### [Task]
Using the records below, find every line that includes "middle" and copy it.

### [Material for the task]
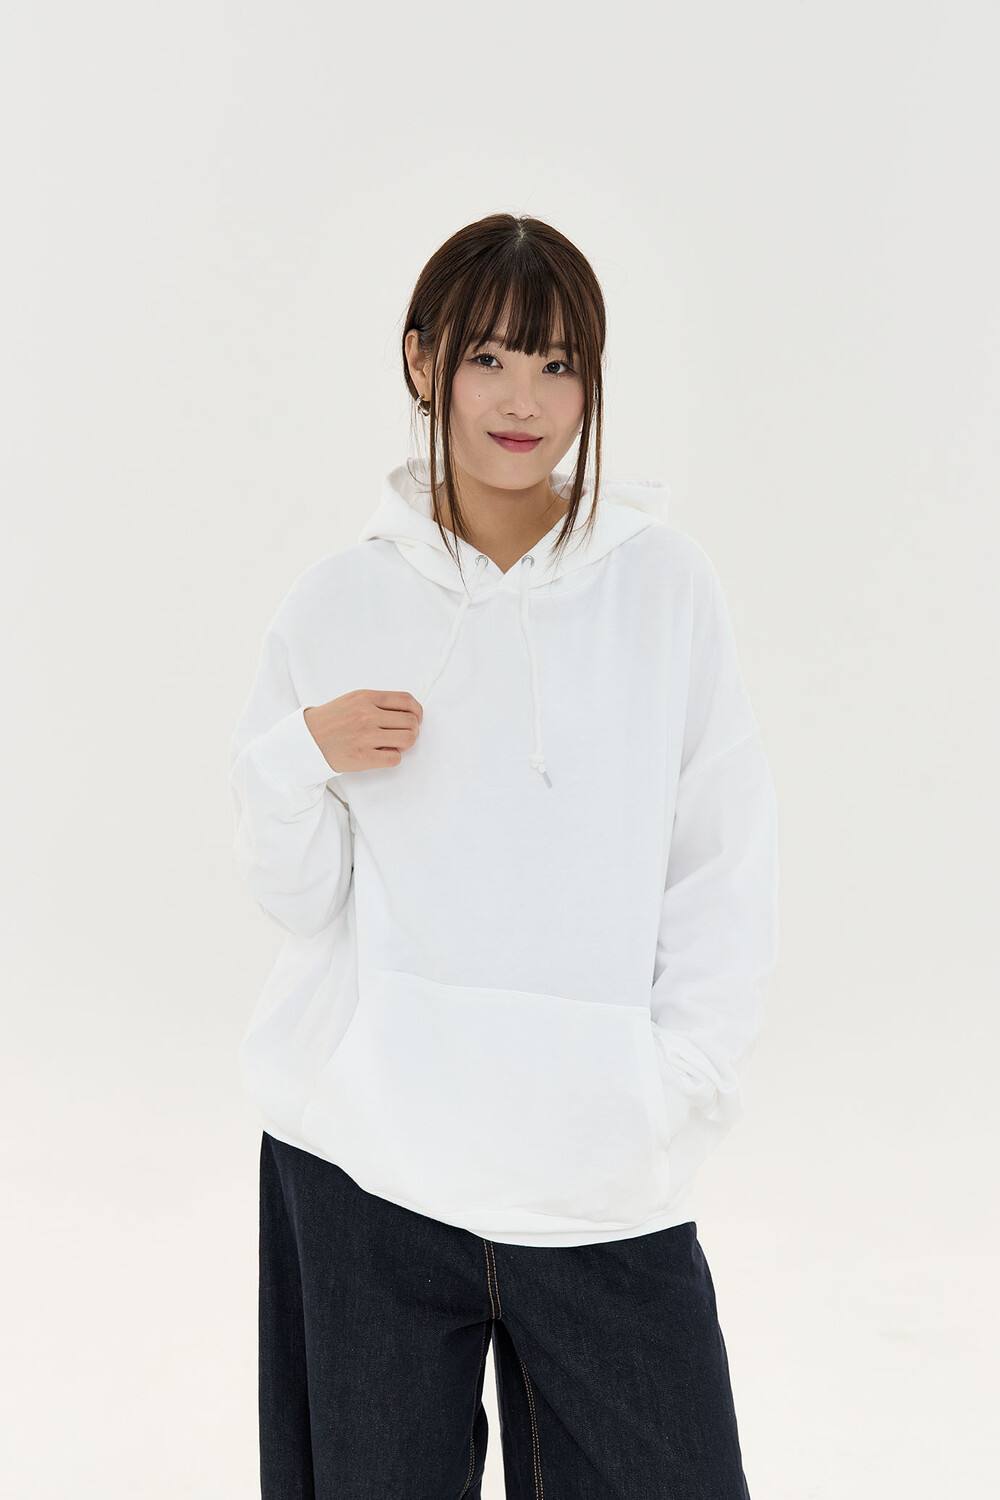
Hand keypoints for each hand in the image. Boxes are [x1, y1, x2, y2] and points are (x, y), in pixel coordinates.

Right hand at [303, 690, 422, 772]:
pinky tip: (382, 753)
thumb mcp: (353, 700)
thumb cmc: (331, 720)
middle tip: (402, 734)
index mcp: (366, 698)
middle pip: (410, 722)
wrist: (306, 740)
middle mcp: (367, 715)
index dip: (417, 711)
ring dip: (405, 743)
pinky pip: (395, 758)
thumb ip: (378, 703)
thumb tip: (408, 712)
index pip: (406, 700)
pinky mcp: (363, 757)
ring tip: (392, 743)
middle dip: (411, 729)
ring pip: (408, 739)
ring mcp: (365, 736)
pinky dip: (393, 757)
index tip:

### [Response]
middle tip: (402, 734)
middle pip: (410, 722)
middle mcp: (367, 715)
middle dip: (411, 729)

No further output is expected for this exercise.